Stirb, Romeo! by Stefan Keller

Stirb, Romeo! by Stefan Keller

Autor:Stefan Keller
Die sprache: deu
Format: epub
Herausgeber: Gmeiner-Verlag
veröffentlicht: 2016-05-19T16:00:00+00:00


Ein sanftes Rucken an der Schulter weckte Vera. Sie schlug die Augen auf und sah ins Yannicks Gesicht. Ein Blick auf die Uhr verriet ihr, dass sie gerade einmal zwei Stunden geschlafen hatte.

Rasch packten sie ihre Sachen und verließen die Pension Schubert. Vera setzte die Sonnenbrille auf, obwohl es bewölkt war und bereits dämmerte. Dieses Mal nahmen sie kein Taxi. Yannick brachte sie zu Fuß zu einer Straßenbahnhaltestelle in der Nähe. An einem Automaten löste er eine Fahrkarte.

»Am Hauptbahnhof kannst du die Vorgebirgsbahn oder die Rheinuferbahn bis Köln nehmen. Die nötigen Papiere für den Transitzug nach Ostberlin findest du im Gepäck.« Er deutete auf die Reisetasche. »Schau dir alles genau an!« Er beugte sich nach vorne, Vera erwartete einen Kuss, doch er flüsterte ihr etwas ins Ohr. »… und präg dir deinen neuen Namen ein.«

»Kommst du nicht mit?«, fragte Vera erstaunt.

Yannick senkte verlegen den Blick. »Das ist zu riskant.

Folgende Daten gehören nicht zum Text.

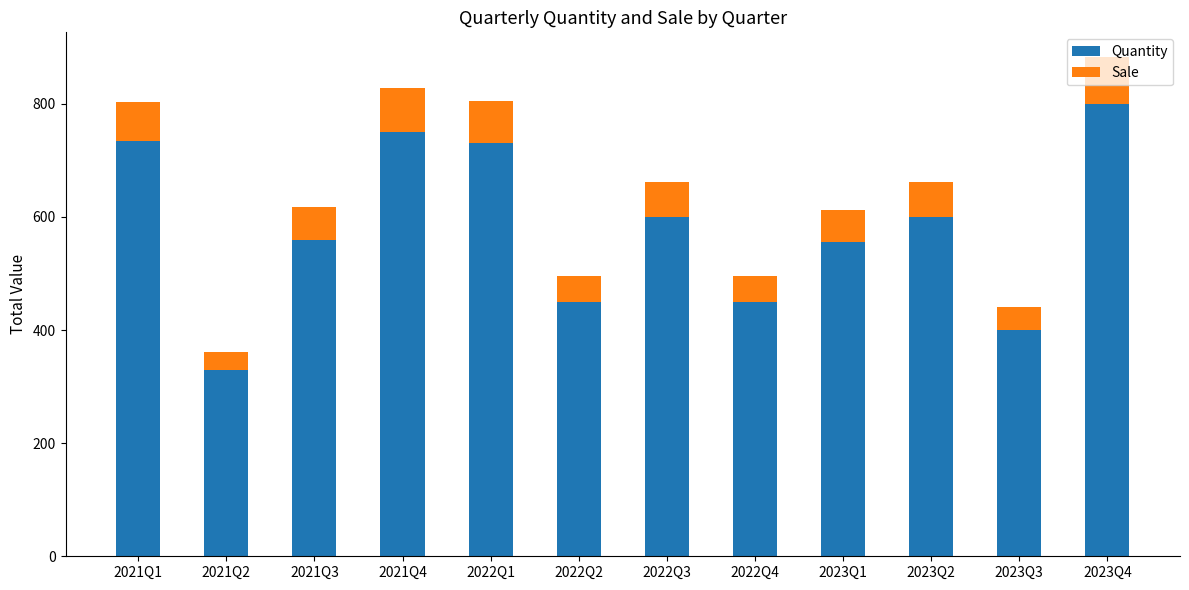

What is the average value of the Quantity series?

580.0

Ich reise auf einem anderen Weg nach Ostberlin. Außerdem muss ich noch ein paar Dinge erledigen.«

Als die Straßenbahn um die Ecke bog und wegen eines Lastwagens bimmelte, der die Schienen versperrte, küsste er sie. Sie presste sich an ihn, wollte ihn nie wieder loslassen.

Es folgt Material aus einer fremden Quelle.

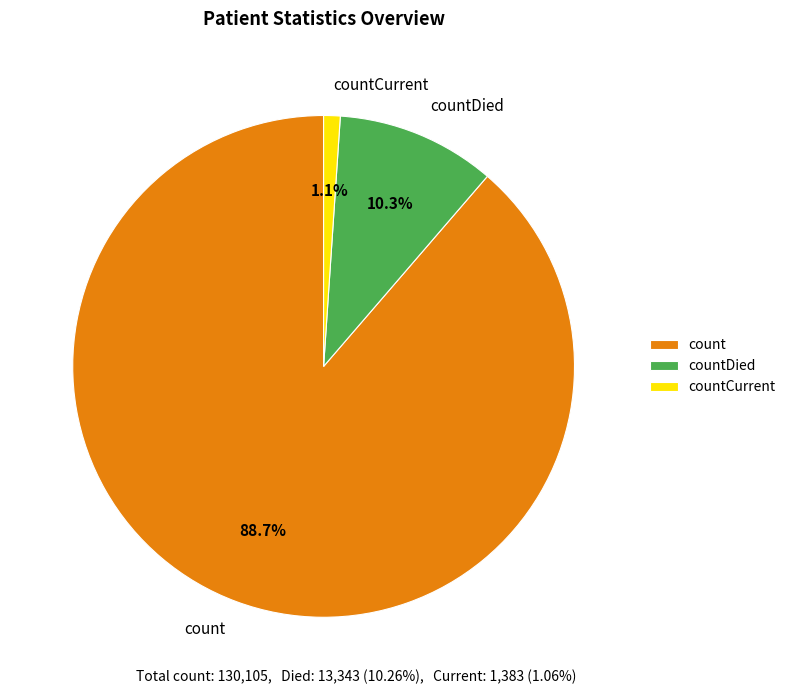

Is there a majority slice in this chart?

Yes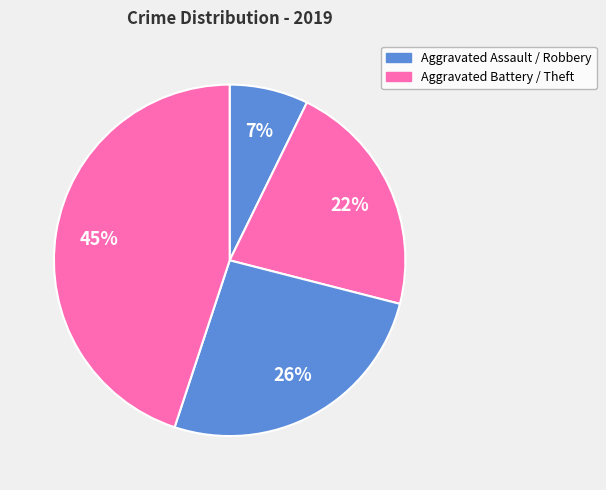

What is the smallest slice in the pie chart?

Aggravated Assault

Schließlich ging sie die zwei Stufen hoch in die wartende Bahn, setzte sich auf die Holzbank hinten im Waggon. Als sie sich umdrehte, um Yannick zuzuwinken, war er bereits verschwunden. Enttäuscht wandte sie sich nach vorne, sah sich um. Keiner der anderen Fahrgäste beachtete sie. Sie nahm die Sonnenbrille ab und steckte sie in die Reisetasche, die sie mit ihrer Handtasche neben sich auf den freien Platz gestellt hatte. In der Bahn war die Beleuchtung bereits angeschaltet. Es wäre albern und womöglich auffällig gewesen, die Brille weiter zu tragen.

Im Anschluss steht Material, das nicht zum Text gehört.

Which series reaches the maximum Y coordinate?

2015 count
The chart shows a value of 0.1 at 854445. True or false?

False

Am Hauptbahnhof stieg sie in einen der Wagen der Vorgebirgsbahn um, die zwischen Köln und Bonn verkehrte. Wieder setzte sie sich in die letzte Reihe. Es fühlte sich sicherer an, die anderen Passagiere im Blick zu behalten. Sie holte die Dokumente hervor, von denen Yannick gesprochen hatte. Es war das Beste, sich mit solchen Dingen abzulenken. Papierkram und Verwaltung. Es erinnerte sie an die Arbeit, der sie gestern noch nachgegangen war. Heute war sie nicht im Büro erschienen und wurde stattdessen als Mörderin gesucht. Die Stimme ihrer Mutter klang in ihrem Kopf: ›Aus dir wird nie was, du verpfuschst dein Leben, bist zu nichts zu gebrauchen.‹

Sie verscheuchte die Gedanken mit einer unbewussten Handbewegung und betrachtete die Unterlagen: Reisepass, Personalausweis, sogar an einen Führerschein hatte man gedacht. Auf allen drei Ausweisen prangte das gleiche Passfoto von ihr. Eines der Bilder, das Maximilian vor ein paar Stunden aufgenommen hatte. Wie einfach man an falsche Papiere gelangte.

Wie sehr sie sich mit der Zeit wohl verändert hatte?, fragte sie sich. Sie wollte das überprüfen, suchte in ihrer Handtasche nach ihrem richtigen Personalausweis. Er war verschwunden. Genauso wie alle übrigen Dokumente, die sie besessen hatte. Ihre Existenz basierte nun auf dem Namen, der auf den neuen Papieren stand: Friederike Engels. Dämlicher Name, fand sie.

Erneut durchsuchte sie ihr Gepäck nach Spuren ihrer bisherigen Identität, doch fand nichts.